O problema dos palhaços é que eles aprendem a fazer de palco qualquer metro quadrado.
Cedo descobri que aquilo que sinto depende do que vivo e vejo. O meu problema é que o que vivo e vejo não tem interesse nenhum pra ninguém, a não ser pra mim mesmo que afinal estava lá passando pelo que eu passei. Então decidi escrever sobre os outros ou então por eles, e foi o que me salvou porque tenho a sorte de conviver com pessoas com vidas belíssimas e cheias de conflitos, e eu sou muito fraco e me apaixono por todas essas histórias e nos meus textos eu falo sobre o que elas dizem em mim. Então acabo falando de mim, eu sei, mas pelo menos um pouco menos. Não sei se assim é mais interessante, mas com o que vejo e vivo com o que os outros significativos pra mim viveram e viram, eu me sinto um cara menos tedioso. E o meu lance não é de tomar as dores dos outros. O meu modus operandi é o de cometer um furto dos olhos de todos e olhar a partir deles. Assim eu me enxergo por um outro ângulo e enfim eu acabo me vendo e me acabo de rir... das minhas próprias mazelas. Ridendo castigat mores, dizia o ditado. Ou seja, pela comédia podemos corrigir os maus costumes. Sigo então com esse meu costume: o de fazer das nossas vidas este palco, da minha e dos que nela atuam.
De onde veio esse mau hábito?
No ido ano de 2008, quando eu li pela primeira vez o Cem Anos de Solidão, o Coronel Aureliano
Buendía me
disse, na verdade me mostrou, que textos que alguém escreve pra si mesmo têm – e as palavras são minhas agora – o mesmo valor que galhos secos têm: ou seja: têm
serventia como lenha num braseiro. Aliás, tais textos, como vão escritos no
papel e papel queima muito rápido, mal servem para terminar uma canja. Pois
bem, desde a lição do Coronel Aureliano eu mudei meus hábitos alimentares e venho
usando de mim como ingrediente tal como venho usando o leite em minha atual
dieta. Justifico essa analogia culinária: é que tenho uma leve intolerância à
lactose e ingredientes lácteos me deixam cheio de... bem, digamos que eu viro
um perigoso botijão com defeito.
O
fato é que percebi que, tal como o leite pra mim, escrever para si mesmo deixa
a pessoa toda cheia de si, e no meu caso, todo cheio da minha própria
bioquímica. Dizem que escrever para si mesmo é bom para botar pra fora o que se
tem preso dentro de si. Realmente é isso que acontece. Dá um alívio né?! Mas
quem vai lendo vai sentindo uma coisinha antes do som das palavras. Antes do
som por quê? Porque o nariz vem antes das orelhas. E aquela coisinha vai se acumulando e
vai se acumulando e... e mesmo abrindo as janelas aquilo demora a passar.
Por
isso atualmente só escrevo sobre mim mesmo quando só eu vou ler ou só quando
amigos bem próximos vão ler. Sim, o resto eu prendo não torno público. E
sim, peido sozinho. E sim, meus amigos queridos, naquele dia tinha sido eu.

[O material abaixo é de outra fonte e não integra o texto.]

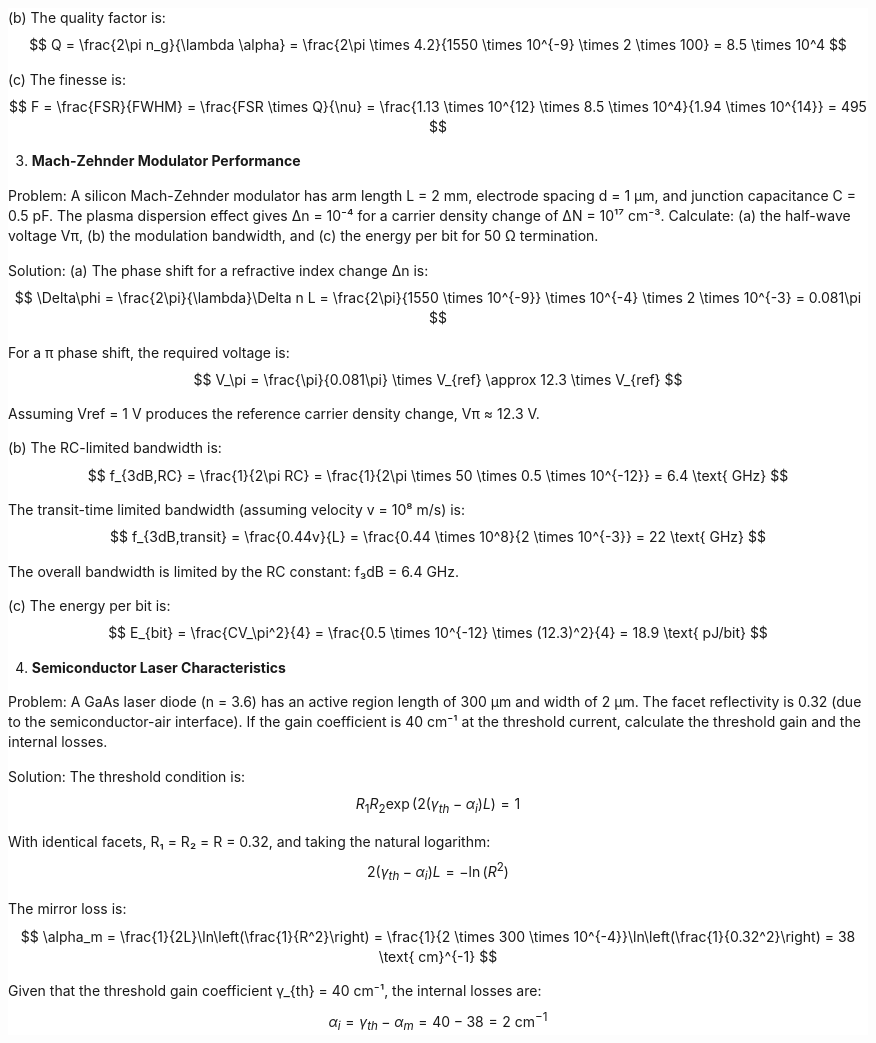(b) The quality factor is:
$$ Q = \frac{2\pi n_g}{\lambda \alpha} = \frac{2\pi \times 4.2}{1550 \times 10^{-9} \times 2 \times 100} = 8.5 \times 10^4 $$

(c) The finesse is:
$$ F = \frac{FSR}{FWHM} = \frac{FSR \times Q}{\nu} = \frac{1.13 \times 10^{12} \times 8.5 \times 10^4}{1.94 \times 10^{14}} = 495 $$

3. **Mach-Zehnder Modulator Performance**

Problem: A silicon Mach-Zehnder modulator has arm length L = 2 mm, electrode spacing d = 1 μm, and junction capacitance C = 0.5 pF. The plasma dispersion effect gives Δn = 10⁻⁴ for a carrier density change of ΔN = 10¹⁷ cm⁻³. Calculate: (a) the half-wave voltage Vπ, (b) the modulation bandwidth, and (c) the energy per bit for 50 Ω termination.

Solution:
(a) The phase shift for a refractive index change Δn is:
$$ \Delta\phi = \frac{2\pi}{\lambda}\Delta n L = \frac{2\pi}{1550 \times 10^{-9}} \times 10^{-4} \times 2 \times 10^{-3} = 0.081\pi $$

For a π phase shift, the required voltage is:
$$ V_\pi = \frac{\pi}{0.081\pi} \times V_{ref} \approx 12.3 \times V_{ref} $$

Assuming Vref = 1 V produces the reference carrier density change, Vπ ≈ 12.3 V.

(b) The RC-limited bandwidth is:
$$ f_{3dB,RC} = \frac{1}{2\pi RC} = \frac{1}{2\pi \times 50 \times 0.5 \times 10^{-12}} = 6.4 \text{ GHz} $$

The transit-time limited bandwidth (assuming velocity v = 10⁸ m/s) is:
$$ f_{3dB,transit} = \frac{0.44v}{L} = \frac{0.44 \times 10^8}{2 \times 10^{-3}} = 22 \text{ GHz} $$

The overall bandwidth is limited by the RC constant: f₃dB = 6.4 GHz.

(c) The energy per bit is:
$$ E_{bit} = \frac{CV_\pi^2}{4} = \frac{0.5 \times 10^{-12} \times (12.3)^2}{4} = 18.9 \text{ pJ/bit} $$

4. **Semiconductor Laser Characteristics**

Problem: A GaAs laser diode (n = 3.6) has an active region length of 300 μm and width of 2 μm. The facet reflectivity is 0.32 (due to the semiconductor-air interface). If the gain coefficient is 40 cm⁻¹ at the threshold current, calculate the threshold gain and the internal losses.

Solution:
The threshold condition is:
$$ R_1 R_2 \exp(2(\gamma_{th} - \alpha_i)L) = 1 $$

With identical facets, R₁ = R₂ = R = 0.32, and taking the natural logarithm:
$$ 2(\gamma_{th} - \alpha_i)L = -\ln(R^2) $$

The mirror loss is:
$$ \alpha_m = \frac{1}{2L}\ln\left(\frac{1}{R^2}\right) = \frac{1}{2 \times 300 \times 10^{-4}}\ln\left(\frac{1}{0.32^2}\right) = 38 \text{ cm}^{-1} $$

Given that the threshold gain coefficient γ_{th} = 40 cm⁻¹, the internal losses are:
$$ \alpha_i = \gamma_{th} - \alpha_m = 40 - 38 = 2 \text{ cm}^{-1} $$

Engraçado como a intimidade carrega uma dose de desrespeito né. Pois bem, com os
textos que exponho, podem ficar tranquilos, eu tenho o cuidado de não bufar na
cara de ninguém. Para descrever esses textos nem se adequa essas metáforas
fisiológicas.
E
você me pergunta por que eu falei tanto de peido, e pum, e bufa. Não tinha umas
metáforas melhorzinhas não, Umbelino? Justifico: É que eu me sinto um palhaço velho que
já não conta mais piadas, mas que deslinda seus defeitos e assim faz da careta
algo bonito. Sei que é muito feio um palhaço fora do palco, então pelo menos
reservo esse pequeno espaço para mim. Se eu não tivesse aqui, seria até muito
risível, mas não de um jeito gostoso. Portanto, escrevo. Aqui posso brincar. O
meu problema é que às vezes, esclerosado, não tiro o nariz vermelho e esqueço
que não sei contar piada. Então viro a própria.